# Road Biking in Fort Myers and Key West?



## r4t (Aug 5, 2014)

I'm taking a trip to Fort Myers in a couple weeks, I'll be shipping my bike so I can do some warm weather riding. One day my parents are taking a fast boat to Key West and it allows you to take your bike with you. Now I figure Key West is more of a place for beach cruisers, but should I go with them and bring my road bike? I'd be looking to do a 100 mile ride, like 50 miles out to somewhere (Miami?) and back so I can catch the boat back later that night.

What do you all think?


----------



## Jackhammer (Sep 23, 2014)

r4t said:


> I'm taking a trip to Fort Myers in a couple weeks, I'll be shipping my bike so I can do some warm weather riding. One day my parents are taking a fast boat to Key West and it allows you to take your bike with you. Now I figure Key West is more of a place for beach cruisers, but should I go with them and bring my road bike? I'd be looking to do a 100 mile ride, like 50 miles out to somewhere (Miami?) and back so I can catch the boat back later that night.
> 
> What do you all think?


I think Key West to Miami is about 150 miles. 50 Miles would get you to about Marathon. I think you should take the bike though....


----------



## Slip Stream (Jul 19, 2002)

Jackhammer is right about the Keys. Decent place for slower rides. 

Fort Meyers has a bike club for group rides or just for maps to map your ride: Routes - Caloosa Riders Bicycle Club

Overall Florida is a great place to ride a bike. There are well used bike lanes everywhere.


----------



## Mr645 (Jun 14, 2013)

Heading out of Key West is an excellent route for ride. Wide shoulders, bike paths. From MM 0 it's 128 miles to Florida City, the first place after leaving the keys.


----------

Problem details
In the forum thread on road biking, how many miles is it from MM 0 to Florida City? None of the data is needed here.

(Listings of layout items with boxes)
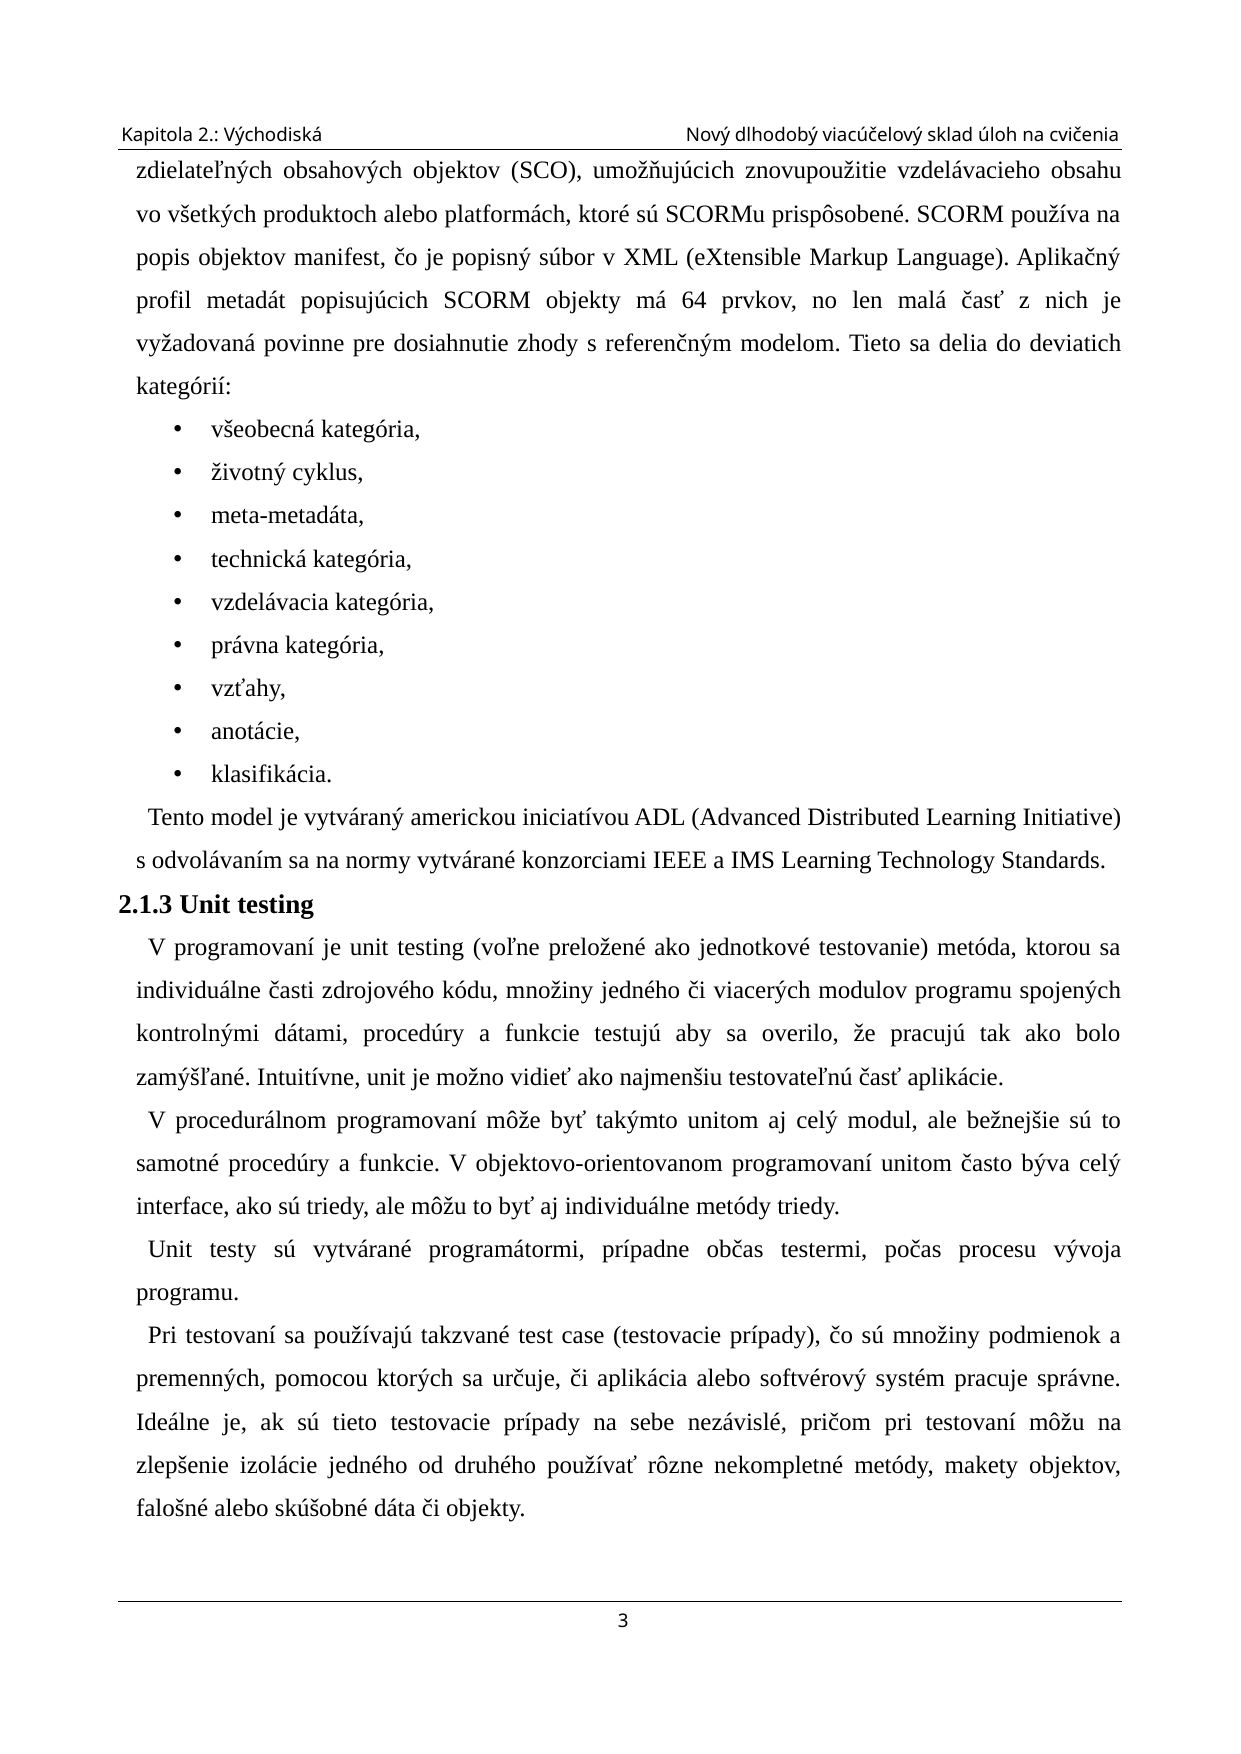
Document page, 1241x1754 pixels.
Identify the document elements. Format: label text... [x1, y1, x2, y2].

list meta-metadáta, [173, 501, 1122, 529]
list vzťahy, [173, 673, 1122, 702]
list právna kategória, [173, 630, 1122, 659]
list anotácie, [173, 716, 1122, 745]
list všeobecná kategória, [173, 414, 1122, 443]
list klasifikácia. [173, 759, 1122, 788]
text V procedurálnom programovaní môže byť takýmto unitom aj celý modul, ale bežnejšie sú to samotné procedúry a funkcie. V objektovo-orientovanom programovaní unitom často býva celý interface, ako sú triedy, ale môžu to byť aj individuálne metódy triedy. [136, 1105, 1122, 1220]
text V programovaní je unit testing (voľne preložené ako jednotkové testovanie) metóda, ktorou sa individuálne časti zdrojového kódu, množiny jedného či viacerých modulov programu spojených kontrolnými dátami, procedúry a funkcie testujú aby sa overilo, že pracujú tak ako bolo zamýšľané. Intuitívne, unit je možno vidieť ako najmenšiu testovateľnú časť aplikácie. [136, 932, 1122, 1090]
text zdielateľných obsahových objektov (SCO), umožňujúcich znovupoužitie vzdelávacieho obsahu vo všetkých produktoch alebo platformách, ktoré sú SCORMu prispôsobené. SCORM používa na popis objektov manifest, čo je popisný súbor v XML (eXtensible Markup Language). Aplikačný profil metadát popisujúcich SCORM objekty má 64 prvkov, no len malá časť z nich je vyžadovaná povinne pre dosiahnutie zhody s referenčným modelom. Tieto sa delia do deviatich kategórií: [136, 156, 1122, 400]
list vzdelávacia kategória, [173, 587, 1122, 616]
text Tento model je vytváraný americkou iniciatívou ADL (Advanced Distributed Learning Initiative) s odvolávaním sa na normy vytvárané konzorciami IEEE a IMS Learning Technology Standards. [136, 802, 1122, 874]
subtitle Unit testing [118, 889, 1122, 920]
text Unit testy sú vytvárané programátormi, prípadne občas testermi, počas procesu vývoja programu. [136, 1234, 1122, 1306]
list technická kategória, [173, 544, 1122, 572]
text Pri testovaní sa používajú takzvané test case (testovacie prípady), čo sú množiny podmienok a premenných, pomocou ktorých sa určuje, či aplikácia alebo softvérový systém pracuje správne. Ideálne je, ak sú tieto testovacie prípady na sebe nezávislé, pričom pri testovaní môžu na zlepšenie izolácie jedného od druhého používať rôzne nekompletné metódy, makety objektov, falošné alebo skúšobné dáta či objekty. [136, 1320, 1122, 1522]
list životný cyklus, [173, 457, 1122, 486]
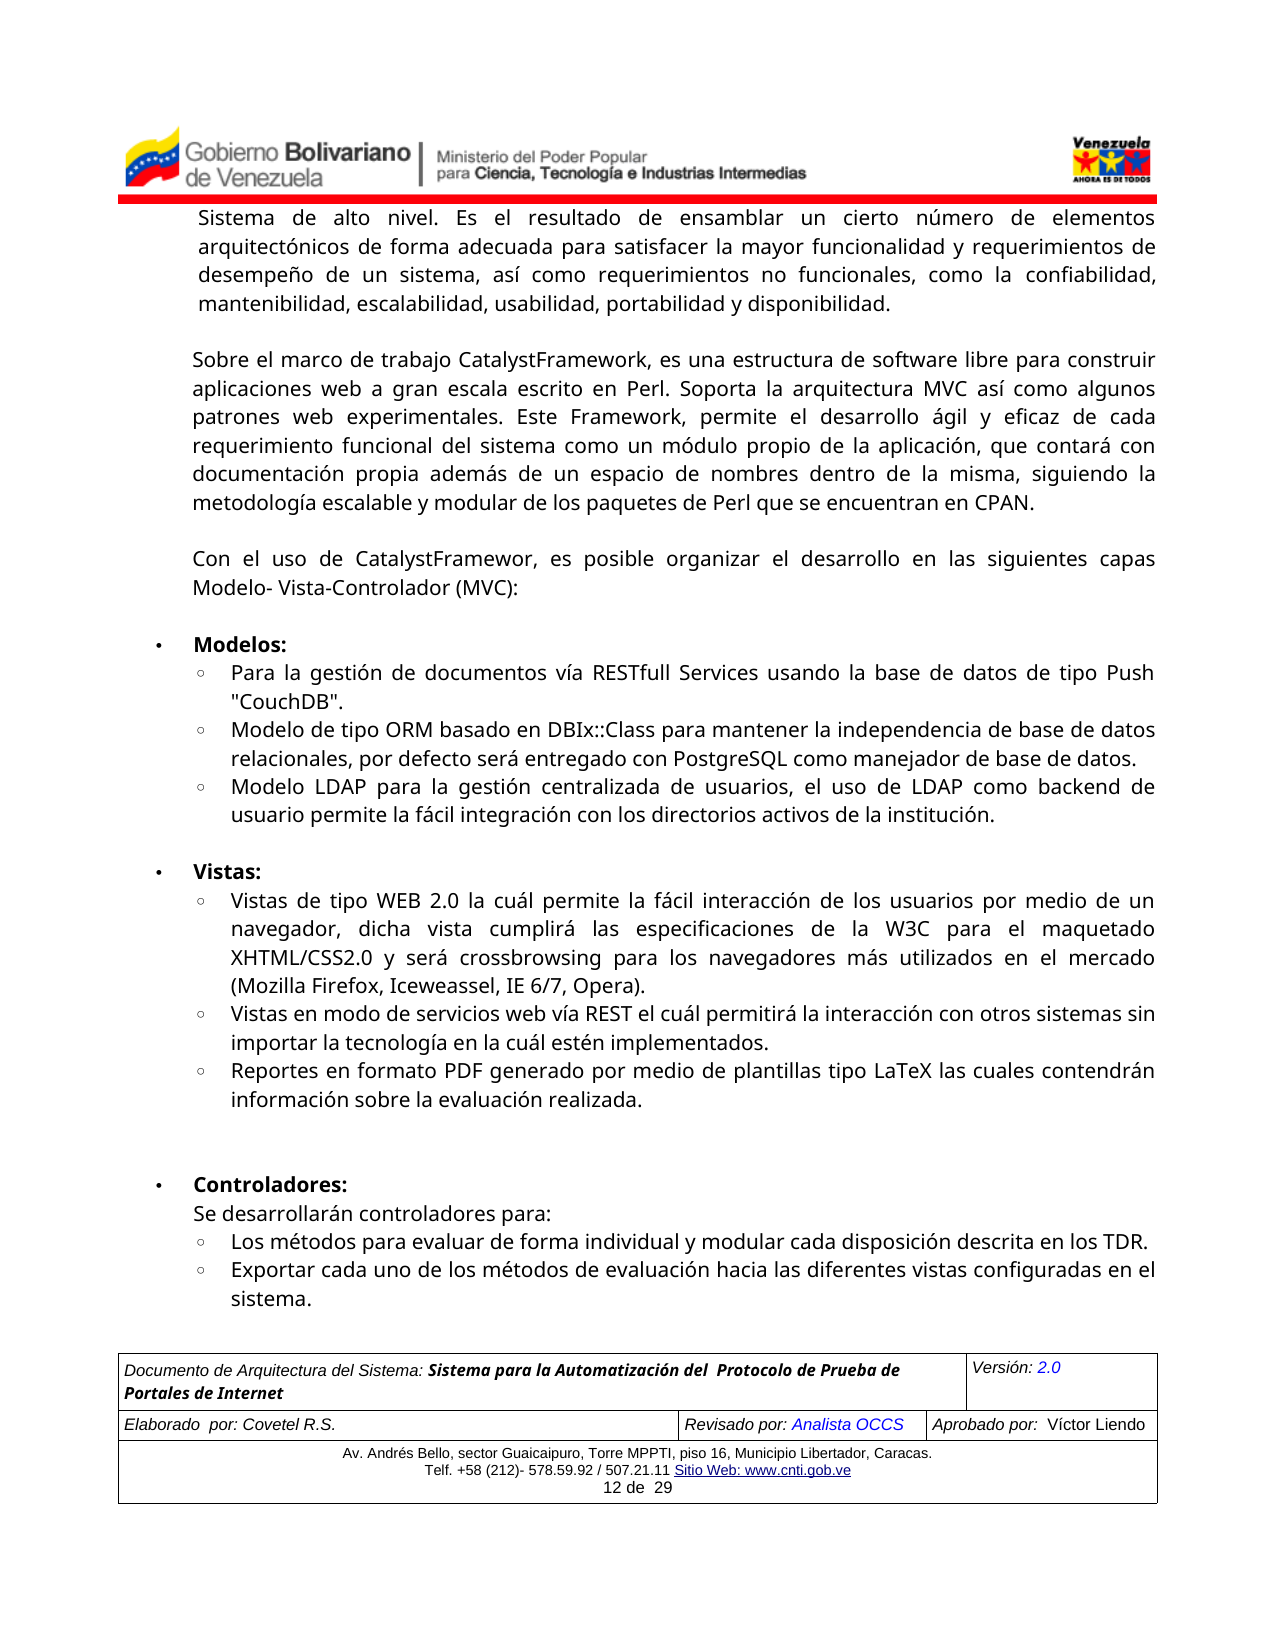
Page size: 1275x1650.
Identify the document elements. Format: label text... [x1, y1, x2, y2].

Reply to the exercise
128 miles.